- _JOB ITEM_: Leave out the pictures, then repeat every other part of the records exactly.

- _MATERIAL FOR THIS TASK_:
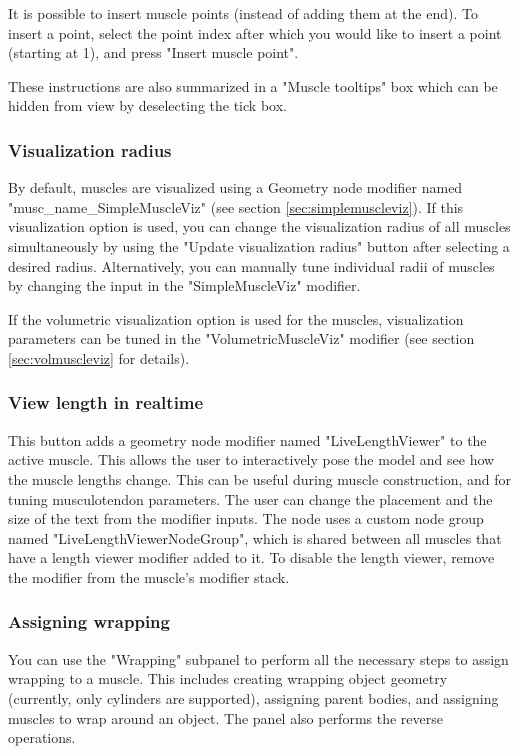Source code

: \documentclass{article}
\begin{document}
It is possible to insert muscle points (instead of adding them at the end). To insert a point, select the point index after which you would like to insert a point (starting at 1), and press "Insert muscle point".

These instructions are also summarized in a "Muscle tooltips" box which can be hidden from view by deselecting the tick box.


\subsubsection{Visualization radius}
By default, muscles are visualized using a Geometry node modifier named "musc\_name\_SimpleMuscleViz" (see section \ref{sec:simplemuscleviz}). If this visualization option is used, you can change the visualization radius of all muscles simultaneously by using the "Update visualization radius" button after selecting a desired radius. Alternatively, you can manually tune individual radii of muscles by changing the input in the "SimpleMuscleViz" modifier.

If the volumetric visualization option is used for the muscles, visualization parameters can be tuned in the "VolumetricMuscleViz" modifier (see section \ref{sec:volmuscleviz} for details).

\subsubsection{View length in realtime}

This button adds a geometry node modifier named "LiveLengthViewer" to the active muscle. This allows the user to interactively pose the model and see how the muscle lengths change. This can be useful during muscle construction, and for tuning musculotendon parameters. The user can change the placement and the size of the text from the modifier inputs. %
The node uses a custom node group named "LiveLengthViewerNodeGroup", which is shared between all muscles that have a length viewer modifier added to it. To disable the length viewer, remove the modifier from the muscle's modifier stack.


\subsubsection{Assigning wrapping}

You can use the "Wrapping" subpanel to perform all the necessary steps to assign wrapping to a muscle. This includes creating wrapping object geometry (currently, only cylinders are supported), assigning parent bodies, and assigning muscles to wrap around an object. The panel also performs the reverse operations. 
\end{document}

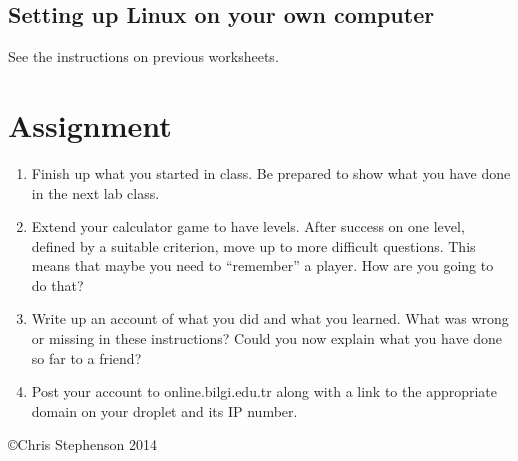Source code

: \documentclass[12pt, a4paper]{article}
\begin{document}
\subsection*{Setting up Linux on your own computer}

See the instructions on previous worksheets.


\section*{Assignment}

\begin{enumerate}
\item Finish up what you started in class. Be prepared to show what you have done in the next lab class. 
\item Extend your calculator game to have levels. After success on one level, defined by a suitable criterion, move up to more difficult questions. This means that maybe you need to ``remember'' a player. How are you going to do that?
\item Write up an account of what you did and what you learned. What was wrong or missing in these instructions? Could you now explain what you have done so far to a friend?
\item Post your account to online.bilgi.edu.tr along with a link to the appropriate domain on your droplet and its IP number.

\end{enumerate}

\copyright Chris Stephenson 2014
\end{document}
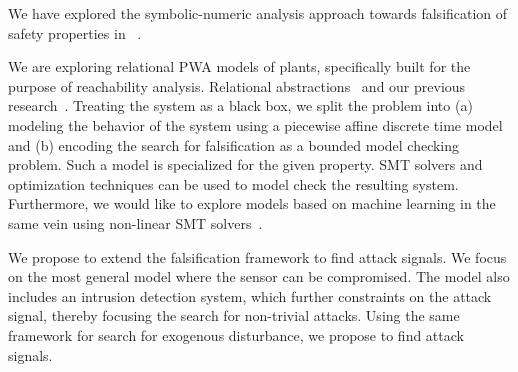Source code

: We have explored the symbolic-numeric analysis approach towards
falsification of safety properties in ~\cite{}.



We are exploring relational PWA models of plants, specifically built
for the purpose of reachability analysis.  Relational
abstractions~\cite{Tiwari2012} and our previous
research~\cite{zutshi2012timed}. Treating the system as a black box,
we split the problem into (a) modeling the behavior of the system
using a piecewise affine discrete time model and (b) encoding the
search for falsification as a bounded model checking problem. Such a
model is specialized for the given property.  SMT solvers and
optimization techniques can be used to model check the resulting
system.  Furthermore, we would like to explore models based on machine
learning in the same vein using non-linear SMT
solvers~\cite{gao2013dreal}.



We propose to extend the falsification framework to find attack
signals. We focus on the most general model where the sensor can be
compromised. The model also includes an intrusion detection system,
which further constraints on the attack signal, thereby focusing the
search for non-trivial attacks.  Using the same framework for search
for exogenous disturbance, we propose to find attack signals.










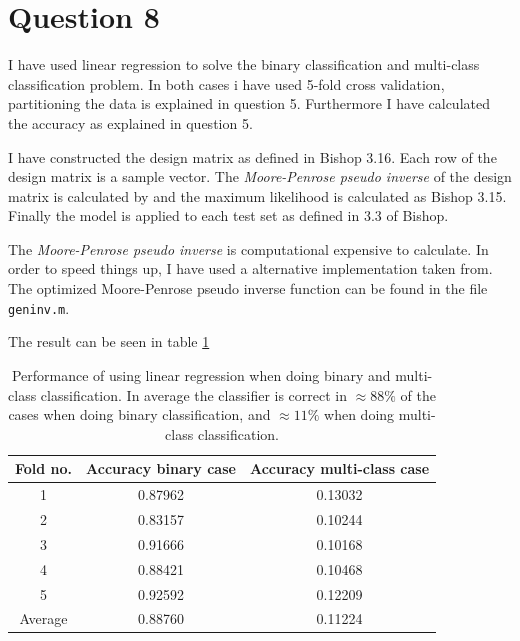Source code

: \documentclass[10pt]{article}
\begin{document}

\section*{Question 8} %
\label{sec:question_8}

I have used linear regression to solve the binary classification and multi-class classification problem. In both cases i have used 5-fold cross validation, partitioning the data is explained in question 5. Furthermore I have calculated the accuracy as explained in question 5.

I have constructed the design matrix as defined in Bishop 3.16\cite{Bishop:2006:PRM:1162264}. Each row of the design matrix is a sample vector. The \emph{Moore-Penrose pseudo inverse} of the design matrix is calculated by and the maximum likelihood is calculated as Bishop 3.15. Finally the model is applied to each test set as defined in 3.3 of Bishop. 

The \emph{Moore-Penrose pseudo inverse} is computational expensive to calculate. In order to speed things up, I have used a alternative implementation taken from\cite{DBLP:journals/corr/abs-0804-4809}. The optimized Moore-Penrose pseudo inverse function can be found in the file \texttt{geninv.m}.

The result can be seen in table \ref{table1}

\begin{table}
  \begin{center}  
    \begin{tabular}{ | c | c | c |}
      \hline
      Fold no. & Accuracy binary case & Accuracy multi-class case\\
      \hline
      1       &  0.87962  &  0.13032\\
      2       &  0.83157  &  0.10244\\
      3       &  0.91666  &  0.10168\\
      4       &  0.88421  &  0.10468\\
      5       &  0.92592  &  0.12209\\
      \hline
      Average &  0.88760  &  0.11224\\
      \hline      
    \end{tabular}
    \caption{Performance of using linear regression when doing binary and multi-class classification. In average the classifier is correct in $\approx 88\%$ of the cases when doing binary classification, and $\approx 11\%$ when doing multi-class classification.}
    \label{table1}
  \end{center}    
\end{table}   
                                       
\end{document}
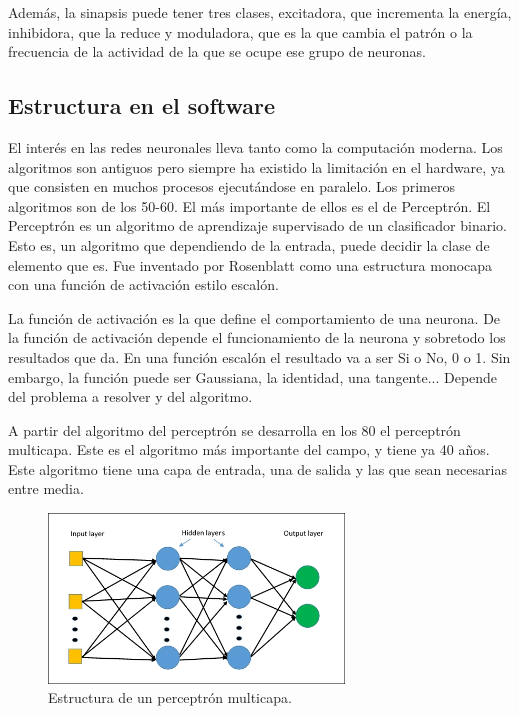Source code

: \documentclass[12pt]{book}
\numberwithin{equation}{section}
\begin{document}
Además, la sinapsis puede tener tres clases, excitadora, que incrementa la energía, 	inhibidora, que la reduce y moduladora, que es la que cambia el patrón o la frecuencia de la actividad de la que se ocupe ese grupo de neuronas. 

\subsection{Estructura en el software}

El interés en las redes neuronales lleva tanto como la computación moderna. Los algoritmos son antiguos pero siempre ha existido la limitación en el hardware, ya que consisten en muchos procesos ejecutándose en paralelo. Los primeros algoritmos son de los 50-60. El más importante de ellos es el de Perceptrón. El Perceptrón es un algoritmo de aprendizaje supervisado de un clasificador binario. Esto es, un algoritmo que dependiendo de la entrada, puede decidir la clase de elemento que es. Fue inventado por Rosenblatt como una estructura monocapa con una función de activación estilo escalón.

La función de activación es la que define el comportamiento de una neurona. De la función de activación depende el funcionamiento de la neurona y sobretodo los resultados que da. En una función escalón el resultado va a ser Si o No, 0 o 1. Sin embargo, la función puede ser Gaussiana, la identidad, una tangente... Depende del problema a resolver y del algoritmo.

A partir del algoritmo del perceptrón se desarrolla en los 80 el perceptrón multicapa. Este es el algoritmo más importante del campo, y tiene ya 40 años. Este algoritmo tiene una capa de entrada, una de salida y las que sean necesarias entre media.

\begin{figure}[h]
    \centering
    \includegraphics[width=0.7\textwidth]{multicapa.jpg}
    \caption{Estructura de un perceptrón multicapa.}
    \label{fig:estructuraneurona}
\end{figure}
\end{document}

- _SOLUTION TO THIS TASK_:
Source code

: \documentclass{article}
\begin{document}
It is possible to insert muscle points (instead of adding them at the end). To insert a point, select the point index after which you would like to insert a point (starting at 1), and press "Insert muscle point".

These instructions are also summarized in a "Muscle tooltips" box which can be hidden from view by deselecting the tick box.


\subsubsection{Visualization radius}
By default, muscles are visualized using a Geometry node modifier named "musc\_name\_SimpleMuscleViz" (see section \ref{sec:simplemuscleviz}). If this visualization option is used, you can change the visualization radius of all muscles simultaneously by using the "Update visualization radius" button after selecting a desired radius. Alternatively, you can manually tune individual radii of muscles by changing the input in the "SimpleMuscleViz" modifier.

If the volumetric visualization option is used for the muscles, visualization parameters can be tuned in the "VolumetricMuscleViz" modifier (see section \ref{sec:volmuscleviz} for details).

\subsubsection{View length in realtime}

This button adds a geometry node modifier named "LiveLengthViewer" to the active muscle. This allows the user to interactively pose the model and see how the muscle lengths change. This can be useful during muscle construction, and for tuning musculotendon parameters. The user can change the placement and the size of the text from the modifier inputs. %
The node uses a custom node group named "LiveLengthViewerNodeGroup", which is shared between all muscles that have a length viewer modifier added to it. To disable the length viewer, remove the modifier from the muscle's modifier stack.


\subsubsection{Assigning wrapping}

You can use the "Wrapping" subpanel to perform all the necessary steps to assign wrapping to a muscle. This includes creating wrapping object geometry (currently, only cylinders are supported), assigning parent bodies, and assigning muscles to wrap around an object. The panel also performs the reverse operations. 
\end{document}

Source code

: \documentclass[12pt, a4paper]{article}
\begin{document}
\subsection*{Setting up Linux on your own computer}

See the instructions on previous worksheets.


\section*{Assignment}

\begin{enumerate}
\item Finish up what you started in class. Be prepared to show what you have done in the next lab class. 
\item Extend your calculator game to have levels. After success on one level, defined by a suitable criterion, move up to more difficult questions. This means that maybe you need to ``remember'' a player. How are you going to do that?
\item Write up an account of what you did and what you learned. What was wrong or missing in these instructions? Could you now explain what you have done so far to a friend?
\item Post your account to online.bilgi.edu.tr along with a link to the appropriate domain on your droplet and its IP number.

\end{enumerate}

\copyright Chris Stephenson 2014
\end{document}
Source code

: We have explored the symbolic-numeric analysis approach towards
falsification of safety properties in ~\cite{}.



We are exploring relational PWA models of plants, specifically built
for the purpose of reachability analysis.  Relational
abstractions~\cite{Tiwari2012} and our previous
research~\cite{zutshi2012timed}. Treating the system as a black box,
we split the problem into (a) modeling the behavior of the system
using a piecewise affine discrete time model and (b) encoding the
search for falsification as a bounded model checking problem. Such a
model is specialized for the given property.  SMT solvers and
optimization techniques can be used to model check the resulting
system.  Furthermore, we would like to explore models based on machine
learning in the same vein using non-linear SMT
solvers~\cite{gao2013dreal}.



We propose to extend the falsification framework to find attack
signals. We focus on the most general model where the sensor can be
compromised. The model also includes an intrusion detection system,
which further constraints on the attack signal, thereby focusing the
search for non-trivial attacks.  Using the same framework for search
for exogenous disturbance, we propose to find attack signals.










Source code

: \documentclass[10pt]{article}
\begin{document}

\section*{Question 8} %
\label{sec:question_8}

I have used linear regression to solve the binary classification and multi-class classification problem. In both cases i have used 5-fold cross validation, partitioning the data is explained in question 5. Furthermore I have calculated the accuracy as explained in question 5.

I have constructed the design matrix as defined in Bishop 3.16\cite{Bishop:2006:PRM:1162264}. Each row of the design matrix is a sample vector. The \emph{Moore-Penrose pseudo inverse} of the design matrix is calculated by and the maximum likelihood is calculated as Bishop 3.15. Finally the model is applied to each test set as defined in 3.3 of Bishop. 

The \emph{Moore-Penrose pseudo inverse} is computational expensive to calculate. In order to speed things up, I have used a alternative implementation taken from\cite{DBLP:journals/corr/abs-0804-4809}. The optimized Moore-Penrose pseudo inverse function can be found in the file \texttt{geninv.m}.

The result can be seen in table \ref{table1}

\begin{table}
  \begin{center}  
    \begin{tabular}{ | c | c | c |}
      \hline
      Fold no. & Accuracy binary case & Accuracy multi-class case\\
      \hline
      1       &  0.87962  &  0.13032\\
      2       &  0.83157  &  0.10244\\
      3       &  0.91666  &  0.10168\\
      4       &  0.88421  &  0.10468\\
      5       &  0.92592  &  0.12209\\
      \hline
      Average &  0.88760  &  0.11224\\
      \hline      
    \end{tabular}
    \caption{Performance of using linear regression when doing binary and multi-class classification. In average the classifier is correct in $\approx 88\%$ of the cases when doing binary classification, and $\approx 11\%$ when doing multi-class classification.}
    \label{table1}
  \end{center}    
\end{table}   
                                       
\end{document}
Source code

: \documentclass[12pt]{book}
\numberwithin{equation}{section}
\begin{document}
Además, la sinapsis puede tener tres clases, excitadora, que incrementa la energía, 	inhibidora, que la reduce y moduladora, que es la que cambia el patrón o la frecuencia de la actividad de la que se ocupe ese grupo de neuronas. 

\subsection{Estructura en el software}

El interés en las redes neuronales lleva tanto como la computación moderna. Los algoritmos son antiguos pero siempre ha existido la limitación en el hardware, ya que consisten en muchos procesos ejecutándose en paralelo. Los primeros algoritmos son de los 50-60. El más importante de ellos es el de Perceptrón. El Perceptrón es un algoritmo de aprendizaje supervisado de un clasificador binario. Esto es, un algoritmo que dependiendo de la entrada, puede decidir la clase de elemento que es. Fue inventado por Rosenblatt como una estructura monocapa con una función de activación estilo escalón.

La función de activación es la que define el comportamiento de una neurona. De la función de activación depende el funcionamiento de la neurona y sobretodo los resultados que da. En una función escalón el resultado va a ser Si o No, 0 o 1. Sin embargo, la función puede ser Gaussiana, la identidad, una tangente... Depende del problema a resolver y del algoritmo.

A partir del algoritmo del perceptrón se desarrolla en los 80 el perceptrón multicapa. Este es el algoritmo más importante del campo, y tiene ya 40 años. Este algoritmo tiene una capa de entrada, una de salida y las que sean necesarias entre media.

\begin{figure}[h]
    \centering
    \includegraphics[width=0.7\textwidth]{multicapa.jpg}
    \caption{Estructura de un perceptrón multicapa.}
    \label{fig:estructuraneurona}
\end{figure}
\end{document}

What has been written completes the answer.